«Дорогой брат, я согласна с отсутствием дальнозоркости у нашего министра. Я давно размышляю над вашим письмом. Я несколько раз говорила о нем королю, однако, зная его характер и предубеждения, вы, полагаю, понимаете, что у меня весьма мало средств и способов воздействовать на него. Он редко говорит со мной о серьезных делах, но не потому, что желает что-то скрыть от меня, а потому, что молчалив по натуре. Если я его спрашиваю, он отвечает, но первым разговор не заводит. Когда мне надо что-нибудь узнать о каком-либо деле, мне приходится расспрашивать министров, делая при этом вид, что король мне уже все рассказал. Когда я упрекаю короля за скрытность, он смущенно и совершенно искренне отвечает, что не подумал об этом. Признаюсь, политика интересует меня в самую последнюю очередь. Недоверчивость же, присущую королю, укоренил в нем его гувернер. Задолго до нашей свадьбы Вогийон напугал его, убедив, что жена может забрать над ним власть; этому господину с черной душой нравилось пугать своего ученика призраками угроз, исходящих из Австрийского дома. Морепа, хотя и в меньшей степени, также считал полезным для себя поддерживать в нем мысли о призрачной австрийской угрозе. Верженн действует по такому же плану, и не исключено, что он читает переписку короля, относящуюся к иностранным делам, дабы лгать с еще большей ловкостью. Я не раз откровенно говорила с королем. Он неоднократно бывал не в духе, а так как он вообще не склонен к дискуссиям, то мне не удалось его убедить, что либо министр обманул его, либо он сам был обманут. Я знаю пределы своего влияния, особенно в области политики, где у меня нет никаких способов воздействия на короля. Так будет ли разумно с моей стороны ссориться с его министром по тем вопросам, относительно которых я почти уверена, что король меня не поддержит?

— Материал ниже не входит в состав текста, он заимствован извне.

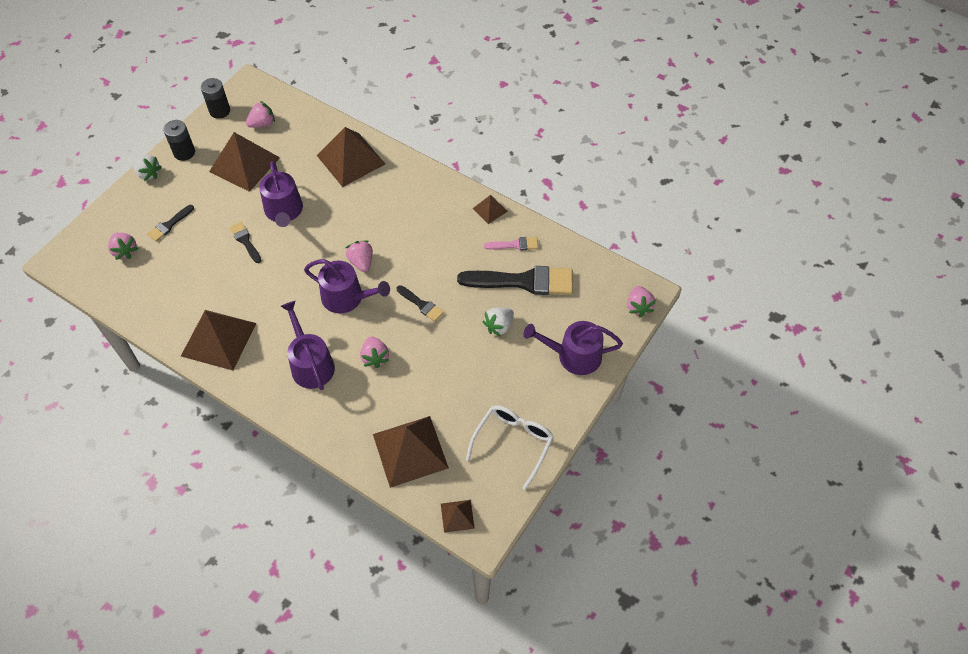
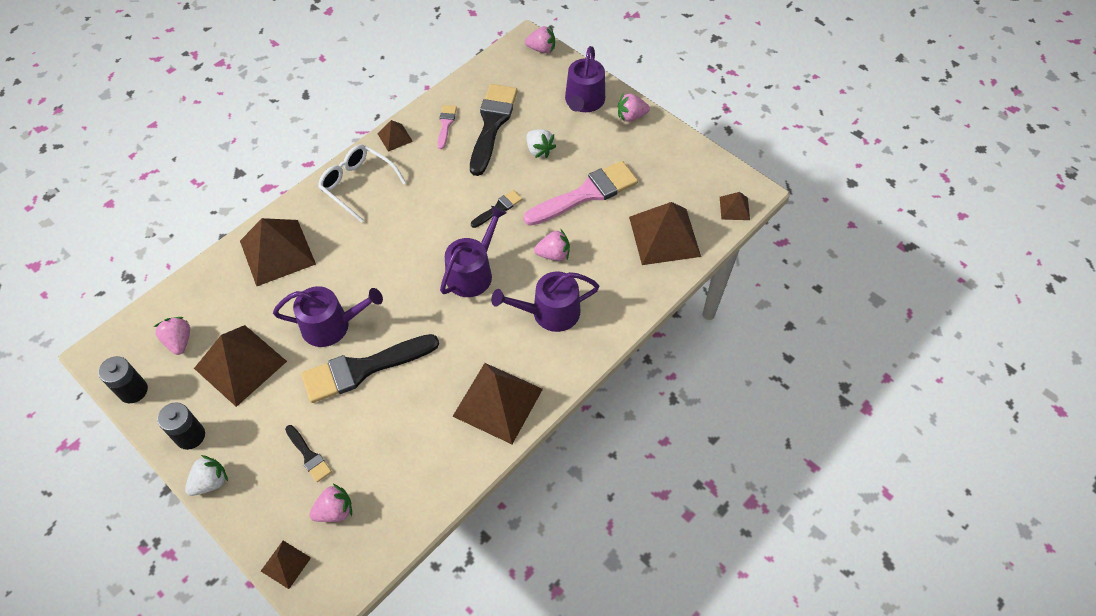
camera: 80 degrees left, 0 degrees up
(85, 232) = (285, 564): none -> brown pyramid
(245, 241) = (363, 369): black brush -> black brush, size x2.08
(361, 262) = (429, 255): pink strawberry -> pink strawberry (631, 116)
(451, 374) = (586, 194): none -> pink brush
(513, 443) = (666, 158): white glasses -> white glasses (357, 184)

Не желая ни преувеличивать, ни лгать, я тем не менее делаю вид, что имею гораздо большую власть над королем, нежели на самом деле, ибо в противном случае я могу и вовсе лишиться этой власти.

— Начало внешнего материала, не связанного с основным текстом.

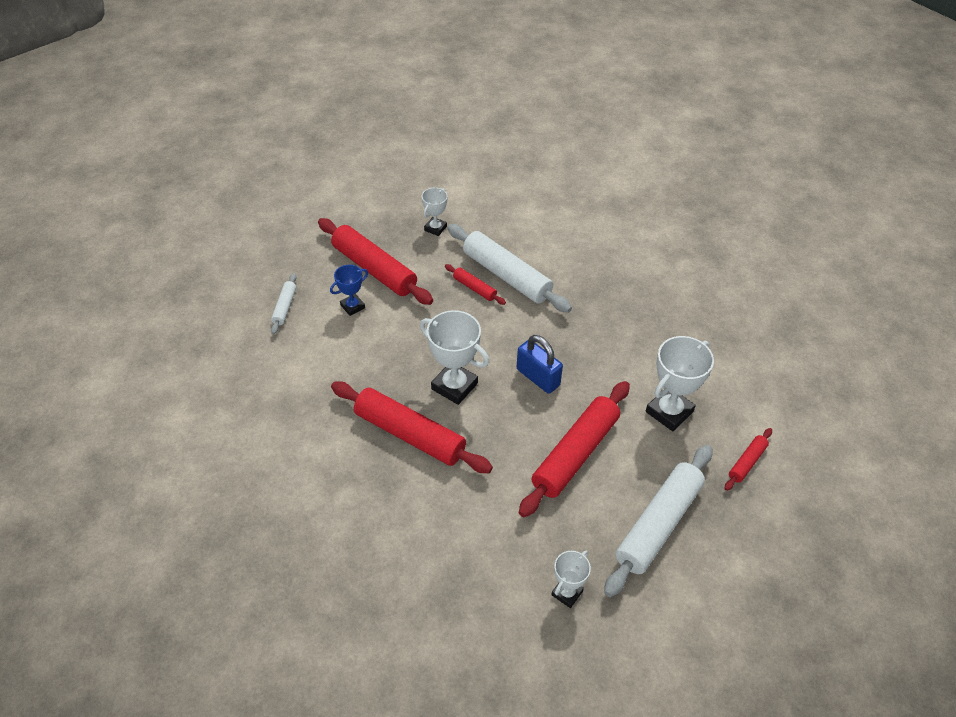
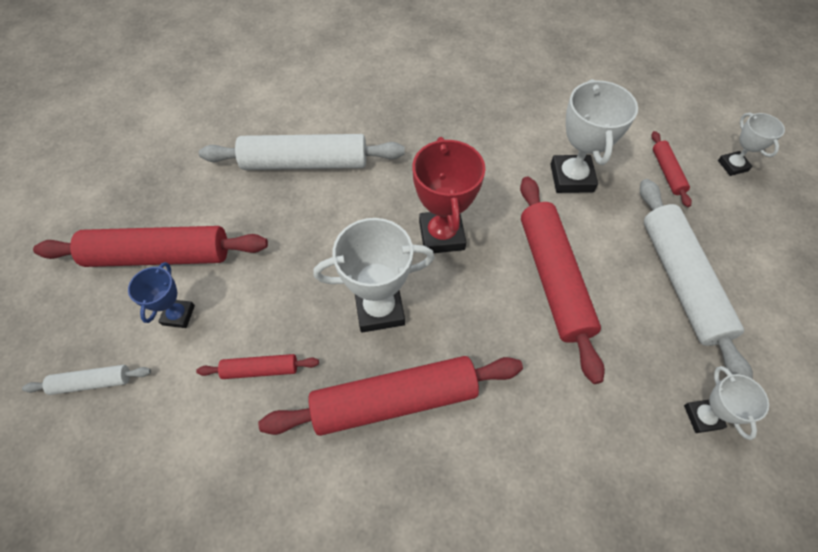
camera: 45 degrees left, 10 degrees up
(284, 307) = (92, 382): white rolling pin -> white rolling pin turned 60 degrees counterclockwise
(435, 228) = (182, 167): white trophy -> white trophy (732, 165)
(474, 288) = (288, 197): red rolling pin -> red rolling pin (260, 369)
(538, 377) = (441, 235): blue padlock -> red trophy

Признания, сделанные мною вам, дорогой брат, отнюдь не лестны для моего самолюбия; но я не хочу ничего от вас скрывать, дабы вы смогли правильно оценить мои действия, несмотря на разделяющее нас огромное расстояние», — писала она в сентябре 1784 года.
Письмо, написанное после того, как разгневанная Мария Антуанетта потерпела фиаско в разговоре и с королем, и с Верженном, явилось последним клапаном для выпуска пара. Рискнем предположить, что крайне эмоциональное вмешательство королевы в государственные дела было обусловлено не только просьбами брата, но и ее собственным взвинченным настроением, в котором она пребывала после отъезда Ферзена, в конце июля отбывшего из Парижа вместе со своим королем. В октябре Мария Антуанетта писала Густаву III: «…большую часть времени я провожу в Трианоне, где принимаю только самых близких людей, и то в небольшом количестве. Такой образ жизни соответствует состоянию моего здоровья, как в начале беременности, так и сейчас, когда она счастливо продолжается». Но если королева не симпатизировала Густаву, зачем сообщать ему о своей беременности? Может быть, для того, чтобы об этом прочел Ферзен? Но это только предположение…

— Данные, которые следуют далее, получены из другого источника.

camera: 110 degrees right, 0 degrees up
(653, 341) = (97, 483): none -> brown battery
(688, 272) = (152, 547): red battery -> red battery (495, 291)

Какие еще события порождали внутреннюю неудовлетворенность, толкавшую Марию Антуанетту спорить с королем и без оглядки защищать интересы Австрии? Два летних месяца дни полнились счастьем разделенной любви, возвышенного и романтического чувства, с неимоверной силой рвавшегося наружу и с превеликим трудом скрываемого от любопытных взоров. Любое сказанное слово жадно подслушивали сотни ушей, любой взгляд стремительно перехватывали сотни глаз, а отыскать в лабиринте версальского мирка уединенный уголок, куда можно удалиться, не вызвав пересудов, было практически невозможно… Но когда дни, исполненные сладостного томления и встреч с любимым человеком, оборвались, образовалась пустота. Вместе с детьми Мария Антуанетта перебралась в Трианон, где позировала шведскому художнику Вертмюллеру, писавшему по просьбе Густава III ее портрет вместе с Мадам Руаяль и дофином, и занималась детьми. Она выделила дочке отдельный огородик, где та маленькой лопаткой вскапывала собственную грядку, слушала не по-детски серьезные рассуждения дофина. По вечерам приходил король и семья вместе ужинала. Но насколько эта спокойная семейная жизнь удовлетворяла молодую женщину, все существо которой жило любовью — настоящей, не призрачной и не безответной?